Lo cierto es que el 2 de julio bajó las escaleras, fue hasta el sótano donde guardaba las armas, muchas armas de fuego, más de 20 entre pistolas, rifles, escopetas, y eligió su favorita, la Boss calibre 12 de doble cañón. Ernest Hemingway sacó del armario la escopeta, regresó a la sala, se sentó, colocó el cañón en su cabeza y apretó el gatillo. Esta vez no falló: la tercera fue la vencida. El ruido del disparo despertó a su cuarta esposa, Mary Welsh, que se encontró a Papá sumergido en su propia sangre. En los últimos días él había llamado por teléfono y cancelado su reserva en el hotel La Perla, donde se alojaba cuando iba a la fiesta de San Fermín, y al lado de su cadáver encontraron las entradas para la fiesta de toros que tanto le gustaba, a la que nunca regresaría. Estaba por cumplir 62 años y había convocado a su familia para celebrarlo. Efectivamente logró reunir a la familia, pero fue para su funeral.
Al principio intentaron negar lo evidente, y las necrológicas recogieron el testimonio de Mary: Hemingway se había matado accidentalmente limpiando su arma. ¿Un hombre que participó en dos guerras mundiales, en la guerra civil española? ¿Un experto cazador? Difícil de tragar. Una de las personalidades más fascinantes del siglo XX, el mito más allá del mito literario, se había suicidado. Un hombre entreverado en violentas peleas de borrachos, superviviente de las balas del franquismo, atraído por tantas guerras, había terminado con su vida. Cinco años tardaron en reconocer el suicidio, a pesar de que era un final bastante habitual en la familia.
Lo mejor de su literatura fueron los cuentos.
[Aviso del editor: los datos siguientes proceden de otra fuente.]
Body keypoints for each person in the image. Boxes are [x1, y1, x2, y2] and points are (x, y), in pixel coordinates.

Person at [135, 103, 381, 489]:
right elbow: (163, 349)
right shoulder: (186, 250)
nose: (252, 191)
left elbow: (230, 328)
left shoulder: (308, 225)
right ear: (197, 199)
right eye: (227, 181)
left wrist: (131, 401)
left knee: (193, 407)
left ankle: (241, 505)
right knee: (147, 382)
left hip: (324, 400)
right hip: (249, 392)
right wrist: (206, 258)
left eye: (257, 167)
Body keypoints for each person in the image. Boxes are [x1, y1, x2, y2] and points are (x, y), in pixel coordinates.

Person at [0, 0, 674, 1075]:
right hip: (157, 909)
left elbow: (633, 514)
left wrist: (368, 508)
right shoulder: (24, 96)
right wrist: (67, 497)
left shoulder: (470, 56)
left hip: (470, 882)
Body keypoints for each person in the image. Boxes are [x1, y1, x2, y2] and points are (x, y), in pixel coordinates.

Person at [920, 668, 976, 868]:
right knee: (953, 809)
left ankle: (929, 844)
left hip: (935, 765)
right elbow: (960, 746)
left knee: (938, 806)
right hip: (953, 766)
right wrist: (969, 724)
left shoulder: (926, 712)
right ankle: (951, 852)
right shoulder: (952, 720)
Como una metáfora: relatos breves, vida breve. Aunque es conocido y recordado por las novelas Adiós a las armas, Por quién doblan las campanas o El viejo y el mar, sus cuentos reflejaron lo mejor de un estilo que cambió la literatura occidental. La palabra medida, las frases cortas y austeras, la metáfora poética pero sin adornos. Así lo dice Gabriel García Márquez: “Toda la obra de Hemingway demuestra que su aliento era genial, pero de corta duración. Y es comprensible. Una tensión interna como la suya, sometida a un dominio técnico tan severo, es insostenible dentro del ámbito vasto y azaroso de una novela. Era una condición personal, y el error suyo fue haber intentado rebasar sus límites espléndidos. Es por eso que todo lo superfluo se nota más en él que en otros escritores. Sus novelas parecen cuentos desmedidos a los que les sobran demasiadas cosas. En cambio, lo mejor que tienen sus cuentos es la impresión que causan de que algo les quedó faltando, y es eso precisamente lo que les confiere su misterio y su belleza”.
Su aliento era genial pero de corta duración, y quizá fue lo que lo llevó a terminar con su vida.
¿Qué pensó aquella madrugada, cuántas cosas guardaba en su interior, cuáles se llevó a la tumba? ¿Qué indujo a apretar el gatillo por tercera vez al gran representante de la literatura americana, a la imagen mundial del éxito? ¿Fue su salud, su bloqueo como escritor, la nostalgia de Cuba, el miedo al FBI? Lo único seguro es que Papá Hemingway, que tuvo una vida extrema, que se codeó con la muerte en decenas de oportunidades (la primera a los 18 años, cuando era conductor de ambulancias de la Cruz Roja en Italia durante la Gran Guerra) se voló los sesos una mañana de julio como esta en la que escribo, lo leo y lo recuerdo; se fue como había vivido, lleno de gloria, de fama, y, tras su muerte, nos dejó su enorme arte narrativo, una cantidad de interrogantes y un enigma que tal vez nunca se devele.